Time 12 pm to 3 pm; 7 pm to 1 am
At The Clearing House, Ballard Estate, Fort.
Directly foam Italy
Chef Momin Faqi at Kamala Mills eatery, KODE, attributes burrata's popularity to its nature. "When the delicate outer layer is pierced, a torrent of unctuous dairy deliciousness oozes out onto your plate," Faqi says. In his kitchen, the cheese, which is traditionally served with tomato, extra virgin olive oil and fresh basil, gets an exciting twist becoming burrata with Italian tomato and aged balsamico (R425).
"We tweak the tomato's texture by using a technique called espuma [or foaming] and the basil and extra virgin olive oil is blended to make pesto.
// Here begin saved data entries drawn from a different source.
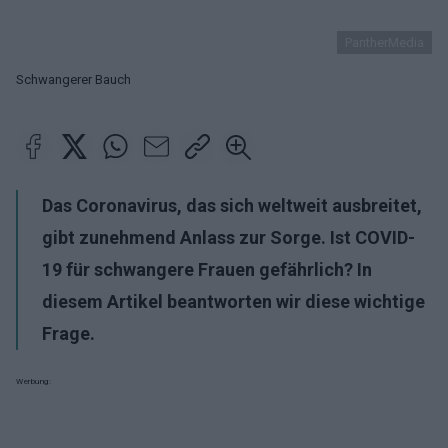
PantherMedia
Schwangerer Bauch
Das Coronavirus, das sich weltweit ausbreitet,
gibt zunehmend Anlass zur Sorge. Ist COVID-
19 für schwangere Frauen gefährlich? In
diesem Artikel beantworten wir diese wichtige
Frage.
Werbung: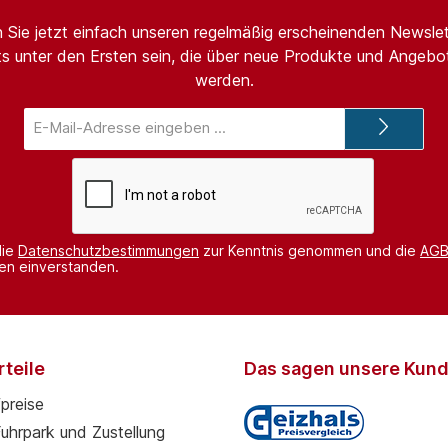
 Sie jetzt einfach unseren regelmäßig erscheinenden Newslet
s unter den Ersten sein, die über neue Produkte und Angebot
werden.
E-
Mail-
Adresse*
die
Datenschutzbestimmungen
zur Kenntnis genommen und die
AG
nen einverstanden.
teile
Das sagen unsere Kun
preise
Fuhrpark und Zustellung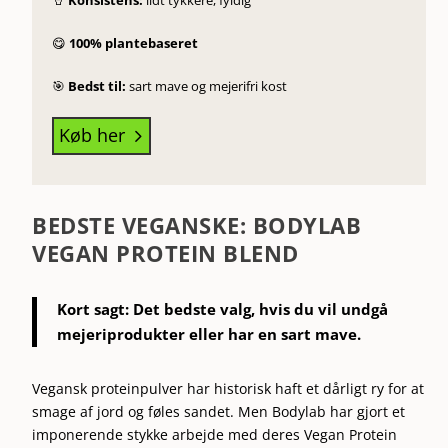
🥤
Konsistens:
lidt tykkere, fyldig
😋
100% plantebaseret
🎯
Bedst til:
sart mave og mejerifri kost
Køb her
5
BEDSTE VEGANSKE: BODYLAB
VEGAN PROTEIN BLEND
Kort sagt:
Det bedste valg, hvis du vil undgå
mejeriprodukter eller har en sart mave.
Vegansk proteinpulver har historisk haft et dårligt ry for at
smage af jord og føles sandet. Men Bodylab har gjort et
imponerende stykke arbejde med deres Vegan Protein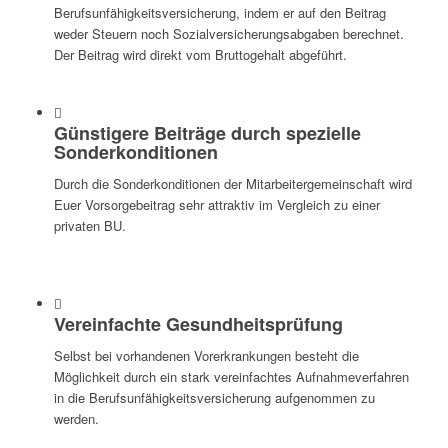
Berufsunfähigkeitsversicherung, indem er auf den Beitrag
weder Steuern noch Sozialversicherungsabgaben berechnet.
Der Beitrag wird direkt vom Bruttogehalt abgeführt.
Günstigere Beiträge durch spezielle
Sonderkonditionen
Durch die Sonderkonditionen der Mitarbeitergemeinschaft wird
Euer Vorsorgebeitrag sehr attraktiv im Vergleich zu einer
privaten BU.
Vereinfachte Gesundheitsprüfung
Selbst bei vorhandenen Vorerkrankungen besteht die
Möglichkeit durch ein stark vereinfachtes Aufnahmeverfahren
in die Berufsunfähigkeitsversicherung aufgenommen zu
werden.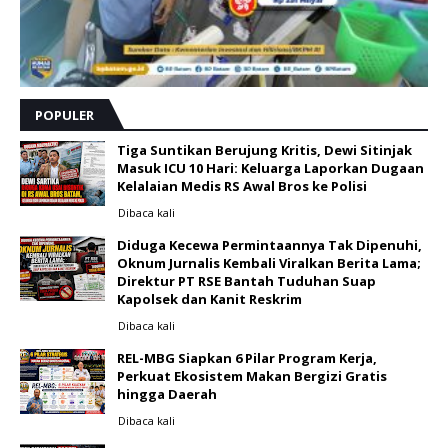
POPULER
Tiga Suntikan Berujung Kritis, Dewi Sitinjak
Masuk ICU 10 Hari: Keluarga Laporkan Dugaan
Kelalaian Medis RS Awal Bros ke Polisi ‎
Dibaca
kali
Diduga Kecewa Permintaannya Tak Dipenuhi,
Oknum Jurnalis Kembali Viralkan Berita Lama;
Direktur PT RSE Bantah Tuduhan Suap
Kapolsek dan Kanit Reskrim
Dibaca
kali
REL-MBG Siapkan 6 Pilar Program Kerja,
Perkuat Ekosistem Makan Bergizi Gratis
hingga Daerah
Dibaca
kali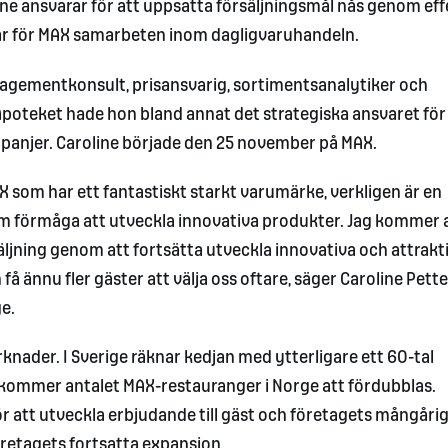
e ansvarar för att uppsatta försäljningsmål nås genom eff
 för MAX samarbeten inom dagligvaruhandeln.
nagementkonsult, prisansvarig, sortimentsanalytiker och
Apoteket hade hon bland annat det strategiska ansvaret för
mpanjer. Caroline började den 25 november på MAX.
X som har ett fantastiskt starkt varumärke, verkligen är en
rm förmåga att utveckla innovativa produkter. Jag kommer 
säljning genom att fortsätta utveckla innovativa och attrakt
å ännu fler gäster att välja oss oftare, säger Caroline Pett
e.
nader. I Sverige räknar kedjan med ytterligare ett 60-tal
kommer antalet MAX-restauranger i Norge att fördubblas.
ör att utveckla erbjudande till gäst och företagets mångåri
öretagets fortsatta expansion.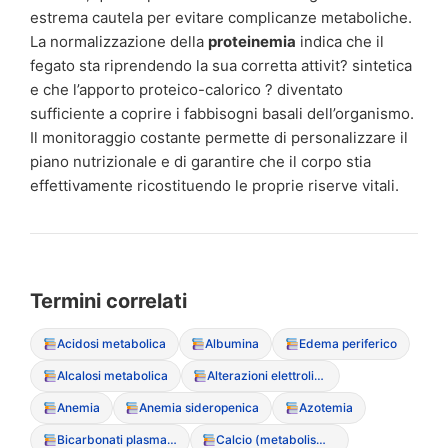
estrema cautela per evitare complicanze metaboliche.
La normalizzazione della
proteinemia
indica che il
fegato sta riprendendo la sua corretta attivit? sintetica
e che l’apporto proteico-calorico ? diventato
sufficiente a coprire i fabbisogni basali dell’organismo.
Il monitoraggio costante permette di personalizzare il
piano nutrizionale e di garantire che il corpo stia
effettivamente ricostituendo le proprie riserve vitali.
Termini correlati
Acidosi metabolica
Albumina
Edema periferico
Alcalosi metabolica
Alterazioni elettrolitiche
Anemia
Anemia sideropenica
Azotemia
Bicarbonati plasmatici
Calcio (metabolismo del)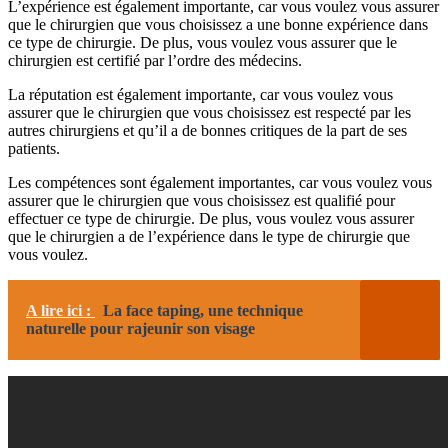
L’expérience est également importante, car vous voulez vous assurer
que le chirurgien que vous choisissez a une bonne expérience dans
ce type de chirurgie. De plus, vous voulez vous assurer que le
chirurgien est certifié par l’ordre des médecins.
La réputation est également importante, car vous voulez vous
assurer que le chirurgien que vous choisissez est respecté par les
autres chirurgiens et qu’il a de bonnes critiques de la part de ses
patients.
Les compétences sont également importantes, car vous voulez vous
assurer que le chirurgien que vous choisissez est qualifié pour
effectuer ce type de chirurgie. De plus, vous voulez vous assurer
que le chirurgien a de l’expérience dans le type de chirurgie que
vous voulez.
A lire ici :
La face taping, une technique
naturelle pour rajeunir son visage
We serve the burrata along with melba toast as it adds crunchines. And finish it off with a balsamic reduction," he shares.
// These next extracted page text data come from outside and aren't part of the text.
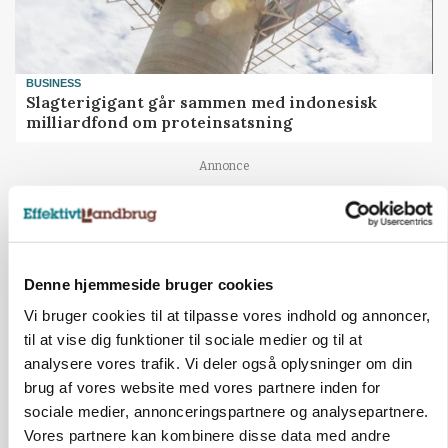
BUSINESS
Slagterigigant går sammen med indonesisk
milliardfond om proteinsatsning
Annonce
Denne hjemmeside bruger cookies
Vi bruger cookies til at tilpasse vores indhold og annoncer,
til at vise dig funktioner til sociale medier og til at
analysere vores trafik. Vi deler også oplysninger om din
brug af vores website med vores partnere inden for
sociale medier, annonceringspartnere og analysepartnere.
Vores partnere kan kombinere disse data med andre
MARKED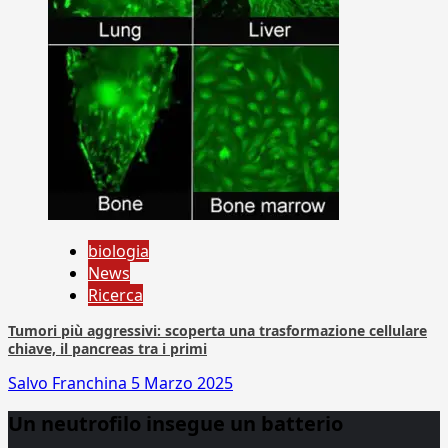
biologia
News
Ricerca
Tumori più aggressivi: scoperta una trasformazione cellulare
chiave, il pancreas tra i primi
Salvo Franchina
5 Marzo 2025
Un neutrofilo insegue un batterio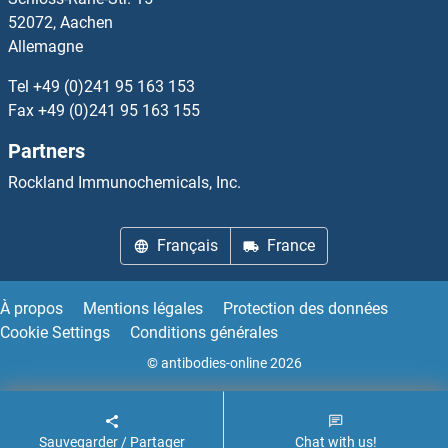
Intact Parathormone Kits ELISA
52072, Aachen
Allemagne
Integrin alpha 1 Kits ELISA
Tel
+49 (0)241 95 163 153
Integrin Alpha2b Kits ELISA
Fax
+49 (0)241 95 163 155
Partners
Integrin beta 1 Kits ELISA
Rockland Immunochemicals, Inc.
Integrin beta 2 Kits ELISA
Français
France
Integrin beta 3 Kits ELISA
Integrin beta 4 Kits ELISA
À propos
Mentions légales
Protection des données
Cookie Settings
Conditions générales
Integrin beta 5 Kits ELISA
© antibodies-online 2026
Integrin beta 7 Kits ELISA
Sauvegarder / Partager
Chat with us!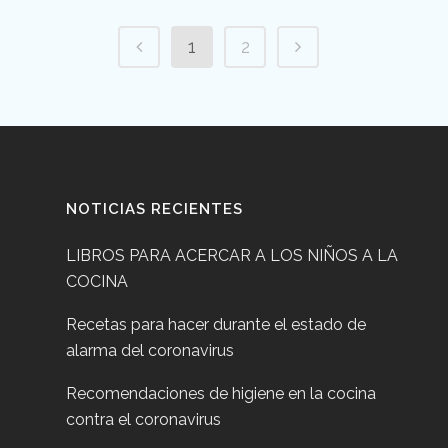
1
2
NOTICIAS RECIENTES
LIBROS PARA ACERCAR A LOS NIÑOS A LA
COCINA
Recetas para hacer durante el estado de
alarma del coronavirus
Recomendaciones de higiene en la cocina
contra el coronavirus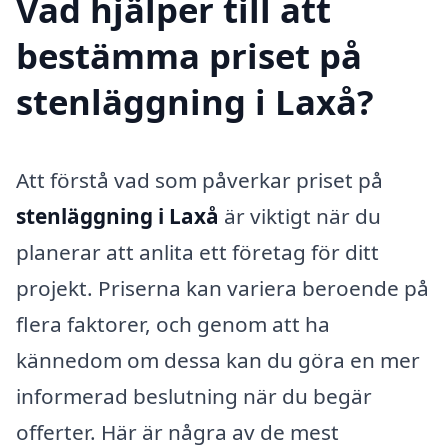
Vad hjälper till att
bestämma priset på
stenläggning i Laxå?
Att förstå vad som påverkar priset på
stenläggning i Laxå
är viktigt när du
planerar att anlita ett företag för ditt
projekt. Priserna kan variera beroende på
flera faktorer, och genom att ha
kännedom om dessa kan du göra en mer
informerad beslutning när du begär
offerter. Här är några av de mest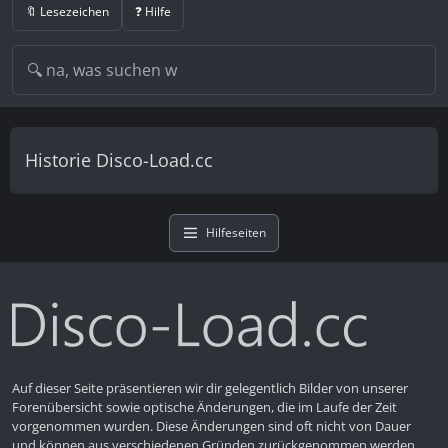
🔖 Lesezeichen
❓ Hilfe
Historie Disco-Load.cc
Hilfeseiten
Auf dieser Seite präsentieren wir dir gelegentlich Bilder von unserer
Forenübersicht sowie optische Änderungen, die im Laufe der Zeit
vorgenommen wurden. Diese Änderungen sind oft nicht von Dauer
und können aus verschiedenen Gründen zurückgenommen werden.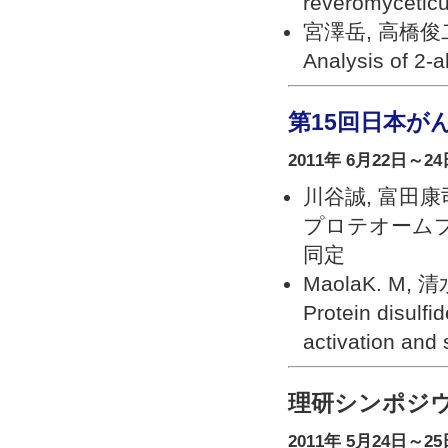
reveromyceticu
宮澤岳, 高橋俊
Analysis of 2-
第15回日本が
2011年 6月22日～2
川谷誠, 富田康
プロテオーム
同定
MaolaK. M,
Protein disulfi
activation and 
理研シンポジウ
2011年 5月24日～25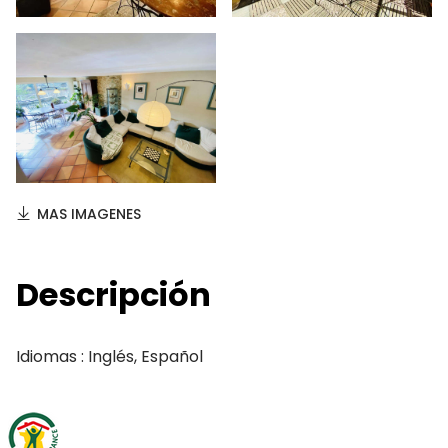
MAS IMAGENES
Descripción
Idiomas : Inglés, Español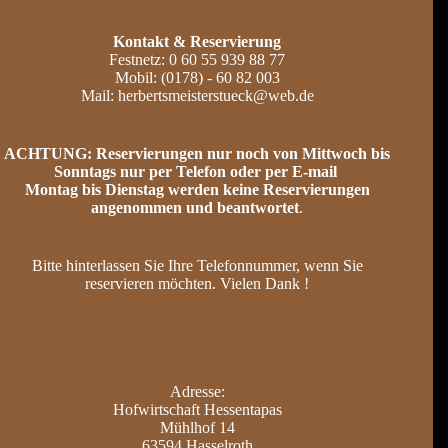
Kontakt
& Reservierung
Festnetz: 0 60 55 939 88 77
Mobil: (0178) - 60 82 003
Mail: herbertsmeisterstueck@web.de
ACHTUNG: Reservierungen nur noch von Mittwoch bis
Sonntags nur per Telefon oder per E-mail
Montag bis Dienstag werden keine Reservierungen
angenommen und beantwortet
.
Bitte hinterlassen Sie Ihre Telefonnummer, wenn Sie
reservieren möchten. Vielen Dank !
Adresse:
Hofwirtschaft Hessentapas
Mühlhof 14
63594 Hasselroth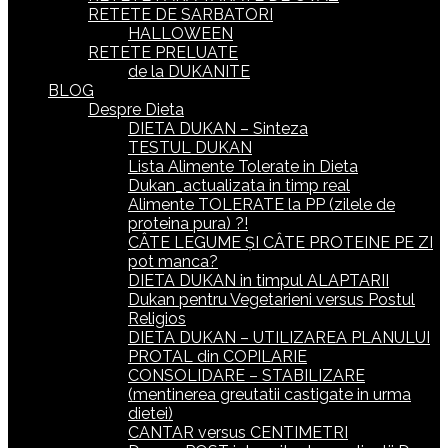
RETETE DE SARBATORI
HALLOWEEN
RETETE PRELUATE
de la DUKANITE
BLOG
Despre Dieta
DIETA DUKAN – Sinteza
TESTUL DUKAN
Lista Alimente Tolerate in Dieta
Dukan_actualizata in timp real
Alimente TOLERATE la PP (zilele de
proteina pura) ?!
CÂTE LEGUME ȘI CÂTE PROTEINE PE ZI
pot manca?
DIETA DUKAN in timpul ALAPTARII
Dukan pentru Vegetarieni versus Postul
Religios
DIETA DUKAN – UTILIZAREA PLANULUI
PROTAL din COPILARIE
CONSOLIDARE – STABILIZARE
(mentinerea greutatii castigate in urma
dietei)
CANTAR versus CENTIMETRI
Time 12 pm to 3.30 pm; 6.30 pm to 1.30 am
At KODE, Oasis City, Kamala Mills, Lower Parel.
This will leave you droolin'
At Bandra diner Jamjar, known primarily for its heady cocktails and indulgent brunch spreads, chef Sandeep Dalvi chooses to keep things simple when it comes to the artisanal cheese with his fresh burrata toast (R360) served with pesto, roasted tomato and basil.
"I think because the cheese is fresh and creamy it appeals to the Indian palate. Food trends change often, but this one is a popular star ingredient that is here to stay.
It needs little else to enhance its flavour," Dalvi explains, adding, "It's popular mainly because of its availability with local and regional producers making it easy to procure. Burrata is very high in quality, so guests are aware and asking chefs and restaurants for it. It's also drool-worthy and easy to prepare."
Time 9 am to 1 am
At Jamjar Diner, Gazebo House, 133, Hill Road, Bandra West.
For god's 'sake'
Chef Vikramjit Roy, who is associated with popular Lower Parel restaurant The Wine Rack, whips up a mean burrata with roasted sesame sauce and spicy gels (R650). The dish comes with a sesame sauce, which is prepared using Japanese vinegar, ginger and mirin, a variant of sweet sake. It is then donned with fermented gels that add a nutty and spicy zing to the luscious dish.
Pointing towards the condiment's popularity, Roy tells us, "Burrata is one of the few fresh and artisanal cheeses being made locally and that has contributed to it becoming a hot favourite among both guests and chefs."
Time 12 pm to 1.30 am
At The Wine Rack, Festival Square, High Street Phoenix, Lower Parel.